The Bank of England base rate had just been slashed to 0.5 per cent, and the big banks had been teetering on the brink of collapse. In the years before, overseas banks such as those in Iceland and Eire appeared to be the antidote to paltry interest rates on offer in the UK, but the collapse of Iceland's Landsbanki – leaving thousands of savers out of pocket ­­– were a salutary reminder that depositing your money abroad left you at the mercy of foreign governments.

Castle and Crystal Credit Union in New Street, Dudley.

And then my attention was drawn to Castle & Crystal, which at the time was offering a market-leading 5.25 per cent on its cash ISA. What's more, at a time when the public had had its fill with financial whizzkids, Castle & Crystal seemed, well, reassuringly old-fashioned. Formed by Dudley Council in 1993 for the benefit of its employees, the credit union expanded in 2003 to provide personal banking services to the general public.

And it all made perfect sense. At a time when the big banks were getting their fingers burned by irresponsible lending, and when people with patchy credit histories were being held to ransom by the extortionate profiteering of payday lenders, credit unions such as Castle & Crystal offered a return to traditional banking – where decisions were made by a human being rather than a computer algorithm.

By putting some of my savings in Castle & Crystal, I was not only earning five times the interest rate I would have received at the big banks, my money was also being put to good use in the local community.

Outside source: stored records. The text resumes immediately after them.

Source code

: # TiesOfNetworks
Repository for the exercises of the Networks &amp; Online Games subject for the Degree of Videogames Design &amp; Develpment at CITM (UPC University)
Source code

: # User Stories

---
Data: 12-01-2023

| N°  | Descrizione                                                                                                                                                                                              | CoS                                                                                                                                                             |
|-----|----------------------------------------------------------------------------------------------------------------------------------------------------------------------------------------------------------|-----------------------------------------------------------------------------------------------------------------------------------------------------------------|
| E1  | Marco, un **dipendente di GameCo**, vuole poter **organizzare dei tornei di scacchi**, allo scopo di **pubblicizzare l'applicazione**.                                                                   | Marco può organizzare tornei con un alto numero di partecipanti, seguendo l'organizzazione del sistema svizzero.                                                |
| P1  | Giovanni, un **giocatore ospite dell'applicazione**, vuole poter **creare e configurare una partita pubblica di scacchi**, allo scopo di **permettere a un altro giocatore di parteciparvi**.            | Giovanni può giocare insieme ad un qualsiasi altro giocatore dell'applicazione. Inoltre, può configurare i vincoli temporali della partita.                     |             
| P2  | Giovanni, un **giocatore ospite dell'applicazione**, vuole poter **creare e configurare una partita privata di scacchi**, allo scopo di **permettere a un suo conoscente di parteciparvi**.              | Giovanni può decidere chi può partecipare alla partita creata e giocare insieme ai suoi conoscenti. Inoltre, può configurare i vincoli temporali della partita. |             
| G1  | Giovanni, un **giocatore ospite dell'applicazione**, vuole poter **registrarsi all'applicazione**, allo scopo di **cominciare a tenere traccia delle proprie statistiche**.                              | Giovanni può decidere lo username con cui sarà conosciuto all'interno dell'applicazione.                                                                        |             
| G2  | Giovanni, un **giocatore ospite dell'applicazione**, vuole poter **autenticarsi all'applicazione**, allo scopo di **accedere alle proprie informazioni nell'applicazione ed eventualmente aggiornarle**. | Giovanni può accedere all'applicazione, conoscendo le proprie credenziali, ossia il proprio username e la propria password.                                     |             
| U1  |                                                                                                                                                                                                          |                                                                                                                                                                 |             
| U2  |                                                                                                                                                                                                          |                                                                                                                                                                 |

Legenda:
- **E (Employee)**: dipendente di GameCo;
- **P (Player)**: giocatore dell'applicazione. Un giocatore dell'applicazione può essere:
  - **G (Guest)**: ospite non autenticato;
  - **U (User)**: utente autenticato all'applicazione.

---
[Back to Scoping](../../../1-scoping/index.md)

There were some disadvantages. For a start, there was only one branch, which had much shorter opening hours than a conventional bank.

But given that I was in it for the long haul, and had no intention of withdrawing my money anytime soon, that was hardly a deal breaker. Profitable, ethical, and backed by the local council, what more could you ask for?

Better than that, they never gave me an ear-bending about banking apps.

Indeed, I was so impressed, I wrote a feature for this newspaper extolling the virtues of credit unions in general. I wrote how, with no slick advertising campaigns or bonuses for superannuated executives, the credit unions represented a return to the values which led to the start of the building-society movement in the Victorian era.

In truth, I should have moved my money years ago. The class-leading interest rates were long gone, and the inconvenient opening times had become a chore. But the staff were lovely, and I believed that by leaving my money in the credit union, I was doing something positive for the local economy.

On the whole, I still believe this to the case. But the collapse of Castle & Crystal is a salutary reminder that nothing in the financial world is ever guaranteed. It is yet to emerge what caused Castle & Crystal's collapse. But if a credit union established by one of the country's largest local authorities can find itself in trouble, just what is safe?

The Government's banking guarantee scheme, thankfully beefed up following the 2008 banking crisis, means that nobody should be left out of pocket – although how quickly we will be able to realise our funds remains to be seen. Not to mention the obvious inconvenience of having to find a new savings provider.

All of this comes just months after having to extricate myself from current-account provider, after 30 years, thanks to its branch-closure programme.

As Tommy Docherty once said, as one door shuts, another one slams in your face.